# Knochen Wohnhaus 2013



## MansionHaunter (Sep 20, 2006)

This is our "complete departure", a Plants Vs Zombies themed display.

My 9-yo son wanted to be the Football Player Zombie from the game, and my wife and I came up with the idea to theme the entire haunt around the game.

This is the result.






I have to apologize for the poor quality of the photos and video footage; for some reason it didn't occur to me to actually set up a tripod and use my good camera to get the shots I wanted. But then again, I was hoping for a huge turnout of helper zombies who never showed up... so the big dance sequence I had hoped for never happened, so...

Anyway, that's 2013 all done.


----------



## Mattimus (Oct 23, 2013)

My 7 year old would want to know, "Where is the Cobb-Cannon?". Great job on a fun theme.


----------



## RoxyBlue (Oct 6, 2008)

That is so adorable You were spot-on with the faces on the plants.


----------



## Hairazor (Mar 13, 2012)

How great that you were able to incorporate a theme for your son. Looks cool!


----------



## Death's Door (Mar 22, 2006)

I like the theme! Very different approach of incorporating the plants and zombies. Great Job!!!!


----------



## Rahnefan (May 1, 2009)

Disco ball and everything! Even Crazy Dave.


----------



## MansionHaunter (Sep 20, 2006)

The disco ball was my favorite part. I used three of the LED spotlights from Spirit; they were amazingly bright and focused. This was the first year I actually built a little switch box for controlling lights. I would have preferred to have a PC-driven automation system run the lights but I haven't found one I like.

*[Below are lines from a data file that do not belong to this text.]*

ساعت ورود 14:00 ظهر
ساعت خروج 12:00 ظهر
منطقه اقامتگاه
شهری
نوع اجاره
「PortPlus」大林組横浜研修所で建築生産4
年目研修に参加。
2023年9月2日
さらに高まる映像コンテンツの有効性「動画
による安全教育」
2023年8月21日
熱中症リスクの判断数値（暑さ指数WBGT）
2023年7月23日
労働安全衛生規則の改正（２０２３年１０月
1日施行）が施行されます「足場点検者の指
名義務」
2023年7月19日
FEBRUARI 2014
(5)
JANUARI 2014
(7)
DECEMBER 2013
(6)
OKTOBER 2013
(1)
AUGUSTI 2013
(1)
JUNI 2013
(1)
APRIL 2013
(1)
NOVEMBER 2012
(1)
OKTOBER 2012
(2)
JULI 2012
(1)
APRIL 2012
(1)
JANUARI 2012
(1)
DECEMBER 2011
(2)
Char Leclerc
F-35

The crazy Dave outfit was pretty easy; Jeans, grey shoes, a white polo shirt, and a pot on the head. The beard was from Spirit. My daughter came up with her own supplies to be the disco dancer zombie.

The props were pretty much all cut from 2" pink rigid foam insulation, primered and painted using a combination of regular acrylics and black light paints. I used 3/4" PVC pipes for the stems. The walnuts and other ground-sitting plants used really short lengths of pipe just to keep them in place. 

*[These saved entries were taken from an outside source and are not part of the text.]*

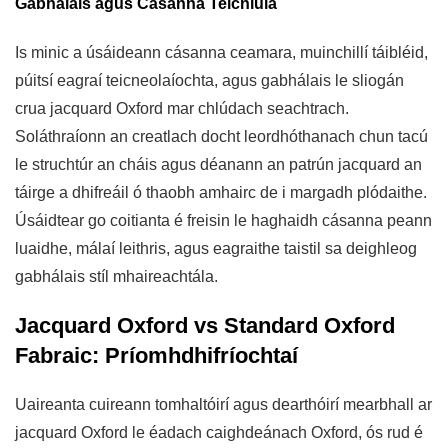
Gabhálais agus Cásanna Teicniúla
Is minic a úsáideann cásanna ceamara, muinchillí táibléid,
púitsí eagraí teicneolaíochta, agus gabhálais le sliogán
crua jacquard Oxford mar chlúdach seachtrach.
Soláthraíonn an creatlach docht leordhóthanach chun tacú
le struchtúr an cháis agus déanann an patrún jacquard an
táirge a dhifreáil ó thaobh amhairc de i margadh plódaithe.
Úsáidtear go coitianta é freisin le haghaidh cásanna peann
luaidhe, málaí leithris, agus eagraithe taistil sa deighleog
gabhálais stíl mhaireachtála.
Jacquard Oxford vs Standard Oxford
Fabraic: Príomhdhifríochtaí
Uaireanta cuireann tomhaltóirí agus dearthóirí mearbhall ar
jacquard Oxford le éadach caighdeánach Oxford, ós rud é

It took way longer than it should have to get it all set up; I started in July. And I'll probably never use that set up again. Anybody looking for a set of foam plants to defend their yard from a zombie attack?


----------



## LMFcain (Aug 12, 2013)

Great theme . the plant colors pop in the dark. The detail it looks like it took a lot of time it show . Good job . next time feed the zombie helper pizza and Mt dew good to go.


----------



## MansionHaunter (Sep 20, 2006)

Thanks everyone! And the suggestion of offering pizza is smart - zombies are much more apt to show up if there's something to munch on.


----------